「火を消す」

美濃市 長徳院 住職 永田将人 師

みなさんこんにちは。長徳院住職の永田将人でございます。当院は、中濃地区では引いたら倒れるようなお寺でございまして、そんななかで、この老化が激しいこの田舎の私の頭ではとても法話は務まりませんが、すこし思い出話をさせていただきたいと思います。

昔、ある関東のお寺にお邪魔していましたときに、宗門の高校に通う学生さんが参禅に来ておりました。そのなかの一人とお話しをしておりまして、その子はお寺の息子として生まれて、将来はお寺を継ぐということでした。ただ、小さな頃から夢がありまして、消防士になりたいと。その夢はどうしても叶えたいが、なかなか現実はそうはいかないと言っておりました。消防士を何年かやってからお寺を継げばいいのではないかと言ったのですが、それもなかなか難しいと、かなわないということでした。

ただまあ、消防士というのは、火を消す、人の命を救う、そういった使命がございまして、それはもちろん大事なことですが、そこに至るまで、それを予防するのがより大事なのだと思います。
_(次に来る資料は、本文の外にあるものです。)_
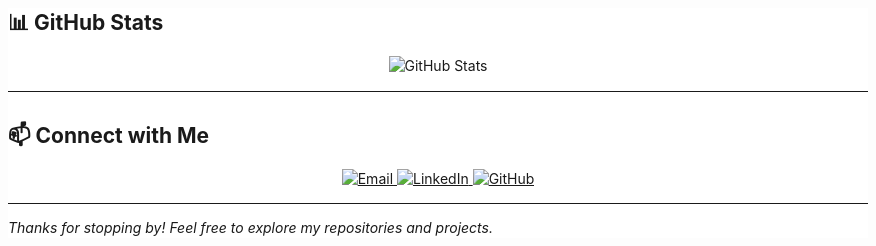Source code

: 
## 📊 GitHub Stats

<p align="center">
  <img src="https://github-readme-stats.vercel.app/api?username=ROMANiak45&show_icons=true&theme=default&cache_seconds=1800" alt="GitHub Stats"/>
</p>

---

## 📫 Connect with Me

<p align="center">
  <a href="mailto:croitorr@gmail.com">
    <img src="https://img.shields.io/badge/Email-croitorr@gmail.com-D14836?style=flat-square&logo=Gmail&logoColor=white" alt="Email"/>
  </a>
  <a href="https://www.linkedin.com/in/roman-croitor-92b0b6137">
    <img src="https://img.shields.io/badge/LinkedIn-Roman--Croitor-blue?style=flat-square&logo=Linkedin&logoColor=white" alt="LinkedIn"/>
  </a>
  <a href="https://github.com/ROMANiak45">
    <img src="https://img.shields.io/badge/GitHub-@ROMANiak45-black?style=flat-square&logo=github" alt="GitHub"/>
  </a>
</p>

---

*Thanks for stopping by! Feel free to explore my repositories and projects.*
だから火の用心とか、いろんな火災予防といった啓発活動をしているのが実際のところでありまして、そういったことで言いますと、たとえ消防士になれなくてお寺さんを継いだとしても、人の心に火事が起こる前に予防として仏道を伝えるという、そういった伝道の活動をするということが大事なのではないかと。人を救うという意味では、お寺も消防士も同じではないかと、私の若い頭でそんな話をした思い出がございます。